_Source text_:
# 2 year old with cow hocks



## Hillbillylucy (4 January 2016)

Hiya, 
I've been full loaning two of my best friends horses to help her out for the past 4/5 months or so. One of her horses a little 14hh 2 1/2 year old that has cow hocks, we had the vet down earlier in the year and he said it could be something he could grow out of and we were told to have another vet check in the summer before he is broken in. 
My friend has just asked me if I wanted to buy him, my only concern is about his cow hocks because I'm aware this can have an effect on his exercise and also can damage his back if he does too much. I was just wondering if I could have some advice, whether it's likely he'll grow out of it and whether it's worth taking on a horse that has this condition


----------



## Meowy Catkin (4 January 2016)

What are the parents like conformation wise? If neither were cow hocked then that should indicate that the youngster will grow out of it.


----------



## Hillbillylucy (4 January 2016)

Apparently neither of them were cow hocked.


----------



## Goldenstar (9 January 2016)

It can considerably improve as the horse matures and is worked correctly .
The price would have to reflect the defect and the risk you are taking .
I am not sure I would take it if I was hoping to produce a competition horse .


----------



## chillipup (9 January 2016)

Goldenstar said:



			It can considerably improve as the horse matures and is worked correctly .
The price would have to reflect the defect and the risk you are taking .
I am not sure I would take it if I was hoping to produce a competition horse .
		
Click to expand...

Gs you may want to check out some of the replies (& photos) OP posted after this on different thread they started.


----------



## Leo Walker (9 January 2016)

chillipup said:



			Gs you may want to check out some of the replies (& photos) OP posted after this on different thread they started.
		
Click to expand...

Yeah, I think theres bigger issues than being cow hocked! And to be fair, if the youngster wasnt so poor they may well be less cow hocked


----------



## Makemineacob (10 January 2016)

Haven't read the other thread but I'm afraid they don't always grow out of cow hocks, we've had two both cow hocked over the years - neither had parents with any issues, the mare grew out of it but we still have a gelding who has never grown out of it and he is now 5 (I became obsessed with it and measure him every few months to see if there's any change and there's been no change even with remedial trimming by my amazing farrier).


----------



## Cortez (10 January 2016)

Do the cow hocks cause him any problems?


----------



## EQUIDAE (10 January 2016)

Cortez said:



			Do the cow hocks cause him any problems?
		
Click to expand...

If you look at the other thread, cow hocks are the least of his problems


----------



## Goldenstar (10 January 2016)

EQUIDAE said:



			If you look at the other thread, cow hocks are the least of his problems 

Click to expand...

Yes it would be a long time before anyone sensible got round to worrying about this horses hock conformation .


----------



## Damnation (11 January 2016)

That is one thin youngster 

Needs weight on it before you start worrying about it being a bit cow hocked OP.

Get the vet out, before you get prosecuted. (See Spud & Carrot that were rescured from the efforts of HHO a few years ago based near Burghley horse trials.)


----------



## ester (11 January 2016)

Cripes


----------

_Excerpted records_:

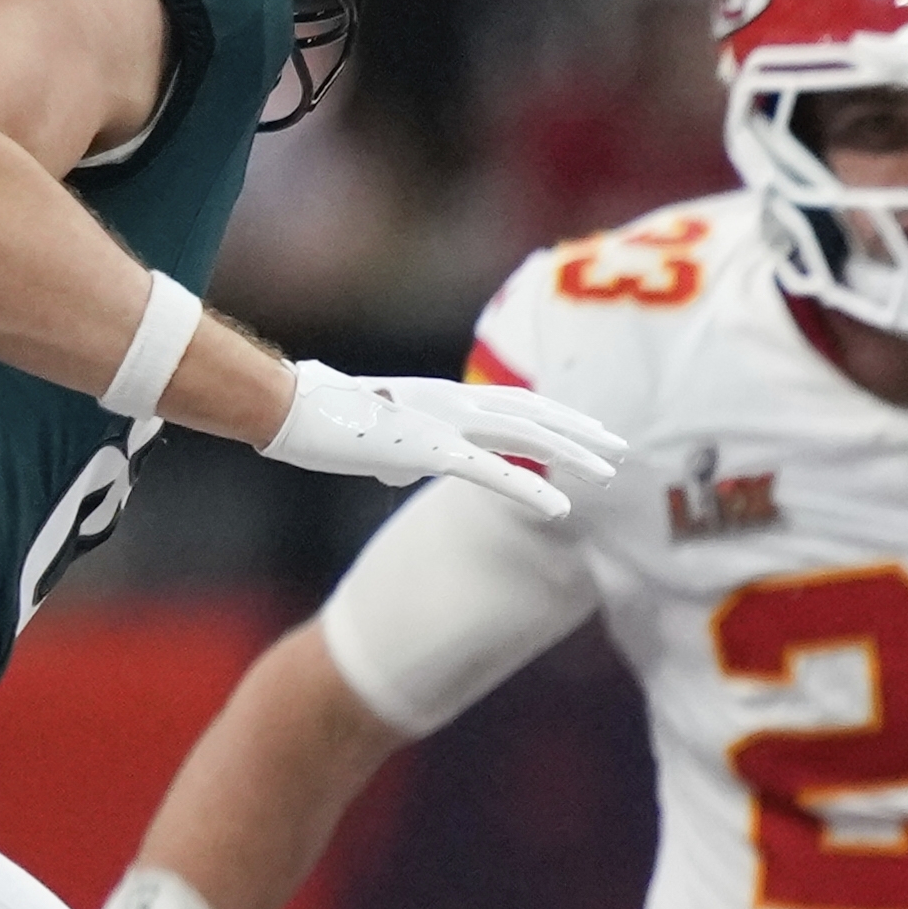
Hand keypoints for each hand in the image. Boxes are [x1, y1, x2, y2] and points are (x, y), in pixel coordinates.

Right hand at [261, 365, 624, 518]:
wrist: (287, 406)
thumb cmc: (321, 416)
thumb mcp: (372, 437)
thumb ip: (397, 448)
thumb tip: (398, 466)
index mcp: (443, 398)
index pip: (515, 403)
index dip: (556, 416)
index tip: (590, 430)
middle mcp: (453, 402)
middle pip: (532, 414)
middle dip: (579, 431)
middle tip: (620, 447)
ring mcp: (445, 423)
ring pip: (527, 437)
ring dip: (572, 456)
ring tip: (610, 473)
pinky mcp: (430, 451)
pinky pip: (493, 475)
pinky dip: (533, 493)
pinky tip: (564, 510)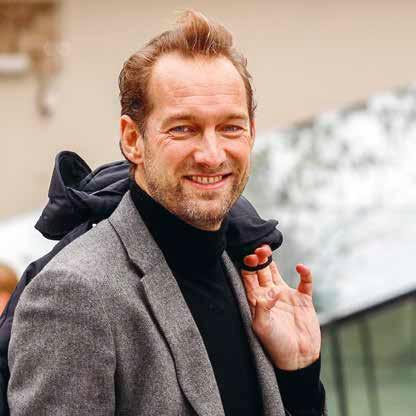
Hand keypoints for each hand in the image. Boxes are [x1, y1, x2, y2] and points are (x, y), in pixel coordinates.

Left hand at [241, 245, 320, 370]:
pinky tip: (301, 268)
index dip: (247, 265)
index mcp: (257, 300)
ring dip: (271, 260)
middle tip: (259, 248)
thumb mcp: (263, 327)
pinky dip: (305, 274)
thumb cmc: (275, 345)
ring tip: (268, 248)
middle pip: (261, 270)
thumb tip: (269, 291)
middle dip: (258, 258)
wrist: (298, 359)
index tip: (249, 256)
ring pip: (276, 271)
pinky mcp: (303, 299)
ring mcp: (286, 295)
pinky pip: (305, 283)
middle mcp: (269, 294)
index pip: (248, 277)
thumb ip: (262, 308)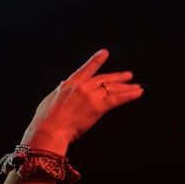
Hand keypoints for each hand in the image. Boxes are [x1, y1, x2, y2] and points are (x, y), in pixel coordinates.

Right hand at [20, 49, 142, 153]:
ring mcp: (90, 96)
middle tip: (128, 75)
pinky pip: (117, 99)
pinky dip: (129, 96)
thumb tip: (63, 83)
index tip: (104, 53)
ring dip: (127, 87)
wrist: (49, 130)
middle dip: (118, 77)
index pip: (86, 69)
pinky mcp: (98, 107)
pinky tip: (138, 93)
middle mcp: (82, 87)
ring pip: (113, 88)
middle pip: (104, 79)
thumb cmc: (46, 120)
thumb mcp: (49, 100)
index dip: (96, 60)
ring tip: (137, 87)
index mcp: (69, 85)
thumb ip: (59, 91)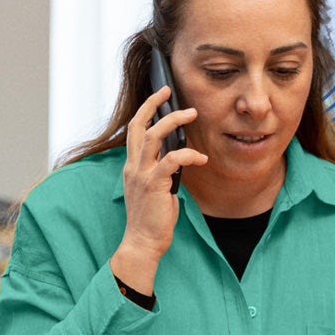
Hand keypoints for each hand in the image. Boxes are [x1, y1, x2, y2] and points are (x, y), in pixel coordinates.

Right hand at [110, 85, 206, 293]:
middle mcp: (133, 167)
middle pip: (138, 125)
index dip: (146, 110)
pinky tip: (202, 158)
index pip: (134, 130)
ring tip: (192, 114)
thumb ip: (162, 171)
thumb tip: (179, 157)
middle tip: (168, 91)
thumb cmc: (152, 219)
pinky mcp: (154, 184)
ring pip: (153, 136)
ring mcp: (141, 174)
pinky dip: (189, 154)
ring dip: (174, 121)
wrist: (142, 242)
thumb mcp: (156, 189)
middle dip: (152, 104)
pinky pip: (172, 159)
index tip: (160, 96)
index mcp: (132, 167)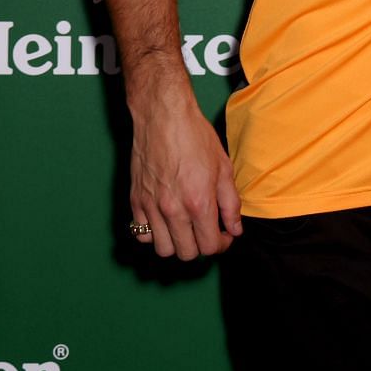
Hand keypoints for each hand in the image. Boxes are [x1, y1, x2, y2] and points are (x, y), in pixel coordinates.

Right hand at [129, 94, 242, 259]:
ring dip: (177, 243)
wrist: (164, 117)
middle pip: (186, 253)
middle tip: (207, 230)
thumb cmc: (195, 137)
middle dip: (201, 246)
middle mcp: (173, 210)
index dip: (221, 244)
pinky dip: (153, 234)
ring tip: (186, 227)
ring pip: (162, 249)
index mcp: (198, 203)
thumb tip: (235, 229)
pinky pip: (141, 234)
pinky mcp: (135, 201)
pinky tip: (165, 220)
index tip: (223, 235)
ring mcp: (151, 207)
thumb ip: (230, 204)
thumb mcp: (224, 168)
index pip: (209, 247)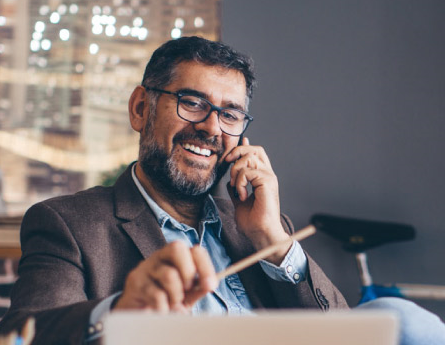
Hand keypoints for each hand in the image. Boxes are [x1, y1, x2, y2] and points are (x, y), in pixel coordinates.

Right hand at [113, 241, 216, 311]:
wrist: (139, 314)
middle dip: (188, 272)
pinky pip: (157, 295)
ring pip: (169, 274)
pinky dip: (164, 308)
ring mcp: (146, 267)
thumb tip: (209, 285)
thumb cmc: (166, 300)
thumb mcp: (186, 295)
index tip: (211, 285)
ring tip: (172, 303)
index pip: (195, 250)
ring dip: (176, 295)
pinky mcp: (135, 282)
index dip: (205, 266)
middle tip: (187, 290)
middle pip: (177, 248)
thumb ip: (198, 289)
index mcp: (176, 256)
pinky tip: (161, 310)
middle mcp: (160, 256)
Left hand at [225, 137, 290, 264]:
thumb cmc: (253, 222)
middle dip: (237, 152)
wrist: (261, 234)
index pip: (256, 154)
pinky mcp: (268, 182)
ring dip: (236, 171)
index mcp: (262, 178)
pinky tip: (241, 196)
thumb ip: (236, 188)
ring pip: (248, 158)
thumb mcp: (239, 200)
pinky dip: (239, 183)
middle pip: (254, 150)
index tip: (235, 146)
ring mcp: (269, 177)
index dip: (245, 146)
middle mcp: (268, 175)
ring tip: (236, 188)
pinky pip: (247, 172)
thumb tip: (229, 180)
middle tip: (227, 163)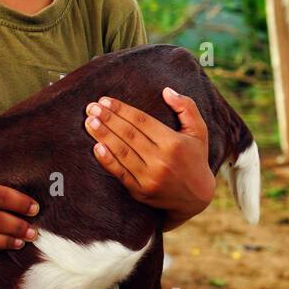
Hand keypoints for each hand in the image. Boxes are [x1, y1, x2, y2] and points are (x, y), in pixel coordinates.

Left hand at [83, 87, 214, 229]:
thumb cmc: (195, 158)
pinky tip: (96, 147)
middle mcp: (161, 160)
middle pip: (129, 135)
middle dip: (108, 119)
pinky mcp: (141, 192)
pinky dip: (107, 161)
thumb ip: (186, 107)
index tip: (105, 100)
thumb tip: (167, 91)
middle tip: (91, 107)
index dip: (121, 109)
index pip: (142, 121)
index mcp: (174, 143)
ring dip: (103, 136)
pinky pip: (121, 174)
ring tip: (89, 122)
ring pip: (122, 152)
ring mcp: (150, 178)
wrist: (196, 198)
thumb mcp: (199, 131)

--

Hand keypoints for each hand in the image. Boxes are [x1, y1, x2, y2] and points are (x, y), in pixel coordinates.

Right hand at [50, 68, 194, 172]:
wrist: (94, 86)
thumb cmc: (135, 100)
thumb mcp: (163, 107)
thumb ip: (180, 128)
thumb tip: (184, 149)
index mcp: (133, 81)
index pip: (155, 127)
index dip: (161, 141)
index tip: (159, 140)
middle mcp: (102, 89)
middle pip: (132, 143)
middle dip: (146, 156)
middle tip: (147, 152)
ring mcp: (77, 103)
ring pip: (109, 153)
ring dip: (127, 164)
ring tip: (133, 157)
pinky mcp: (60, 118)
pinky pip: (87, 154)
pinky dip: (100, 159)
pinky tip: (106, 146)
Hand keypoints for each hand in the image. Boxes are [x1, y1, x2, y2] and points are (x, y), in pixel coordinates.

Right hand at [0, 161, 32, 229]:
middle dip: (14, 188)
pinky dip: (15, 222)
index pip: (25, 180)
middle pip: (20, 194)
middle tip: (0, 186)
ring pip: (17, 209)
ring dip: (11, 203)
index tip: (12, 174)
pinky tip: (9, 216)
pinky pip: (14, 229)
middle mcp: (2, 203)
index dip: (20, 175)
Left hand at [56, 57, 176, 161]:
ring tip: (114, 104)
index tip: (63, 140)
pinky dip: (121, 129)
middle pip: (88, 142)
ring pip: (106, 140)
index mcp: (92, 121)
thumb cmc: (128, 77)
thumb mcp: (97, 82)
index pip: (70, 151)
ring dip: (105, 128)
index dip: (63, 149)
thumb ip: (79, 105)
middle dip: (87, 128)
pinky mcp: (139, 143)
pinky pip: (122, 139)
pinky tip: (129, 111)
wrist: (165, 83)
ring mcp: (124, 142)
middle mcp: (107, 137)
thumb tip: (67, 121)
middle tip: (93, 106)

* * *

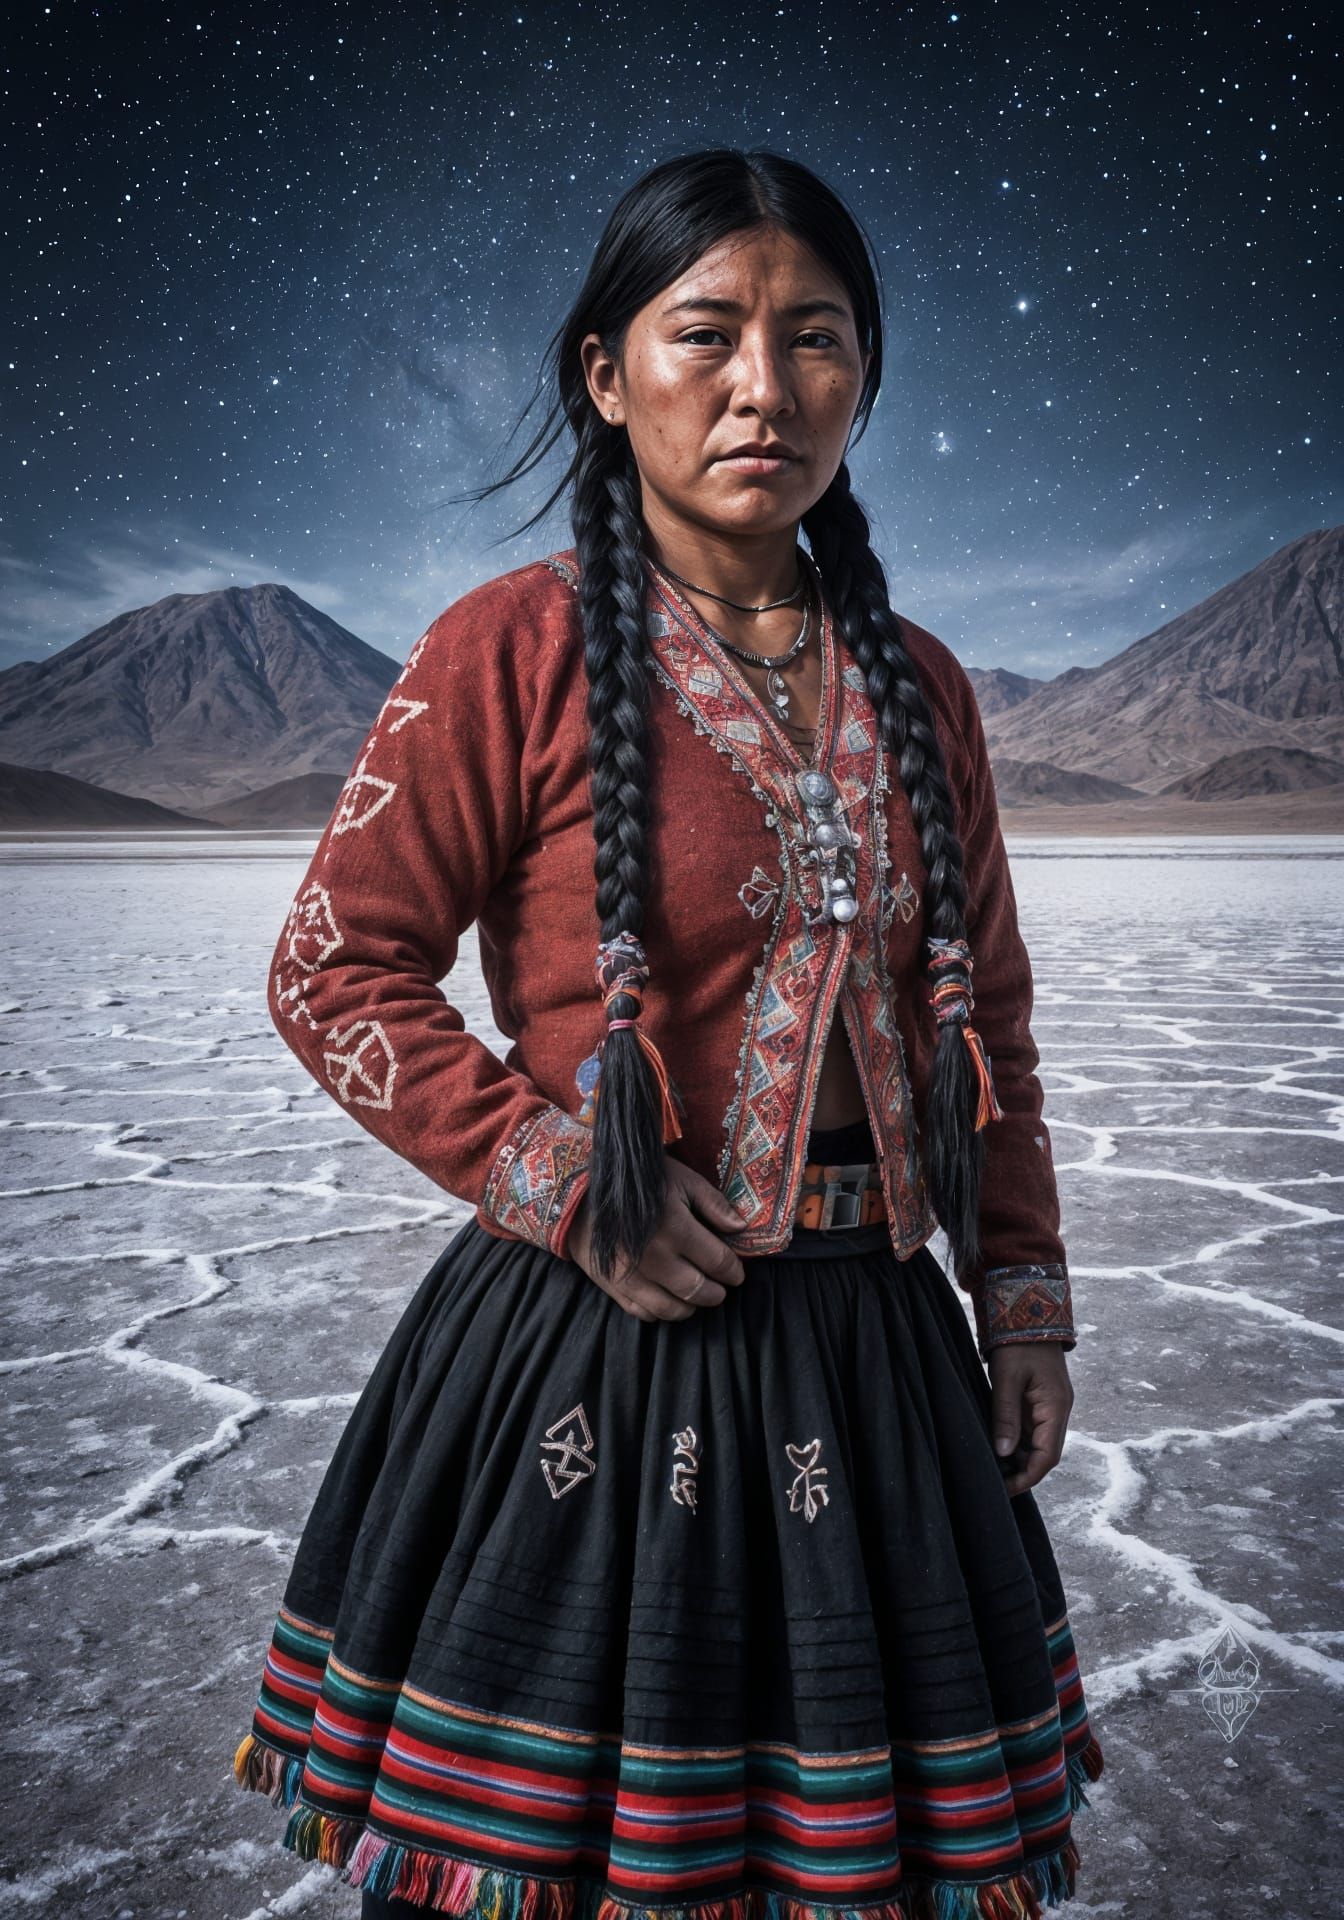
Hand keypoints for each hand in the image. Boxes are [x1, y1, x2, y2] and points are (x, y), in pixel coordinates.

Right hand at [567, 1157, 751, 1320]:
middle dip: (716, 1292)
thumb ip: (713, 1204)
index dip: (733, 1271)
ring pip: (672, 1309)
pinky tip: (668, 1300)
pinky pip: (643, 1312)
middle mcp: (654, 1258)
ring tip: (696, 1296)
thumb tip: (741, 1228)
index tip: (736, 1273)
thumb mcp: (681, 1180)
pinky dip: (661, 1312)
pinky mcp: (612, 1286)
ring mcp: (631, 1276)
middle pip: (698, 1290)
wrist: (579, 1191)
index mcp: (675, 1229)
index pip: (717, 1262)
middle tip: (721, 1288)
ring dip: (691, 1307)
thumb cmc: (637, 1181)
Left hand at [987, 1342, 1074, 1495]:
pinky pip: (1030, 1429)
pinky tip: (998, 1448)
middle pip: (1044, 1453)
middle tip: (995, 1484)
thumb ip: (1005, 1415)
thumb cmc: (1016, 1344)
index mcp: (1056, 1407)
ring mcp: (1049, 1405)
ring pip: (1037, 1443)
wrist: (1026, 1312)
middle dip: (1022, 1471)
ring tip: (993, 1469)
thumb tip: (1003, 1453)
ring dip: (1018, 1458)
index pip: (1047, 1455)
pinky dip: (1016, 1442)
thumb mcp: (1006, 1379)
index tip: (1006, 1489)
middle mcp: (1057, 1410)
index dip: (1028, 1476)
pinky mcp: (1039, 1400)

_What you need to do_:
- 1) Name each poster in the cow hocks forum thread whose post is dated 10 January 2016.
- 2) Rewrite the passage of the cow hocks forum thread starting at "## Makemineacob (10" and ending at "my amazing farrier).", with "gelding" changed to "colt".
The data above is separate material with no connection to the forum thread on cow hocks.

_Activity answers_:
- 1) Makemineacob, Cortez, EQUIDAE, Goldenstar

- 2)
## Makemineacob (10 January 2016)

Haven't read the other thread but I'm afraid they don't always grow out of cow hocks, we've had two both cow hocked over the years - neither had parents with any issues, the mare grew out of it but we still have a colt who has never grown out of it and he is now 5 (I became obsessed with it and measure him every few months to see if there's any change and there's been no change even with remedial trimming by my amazing farrier).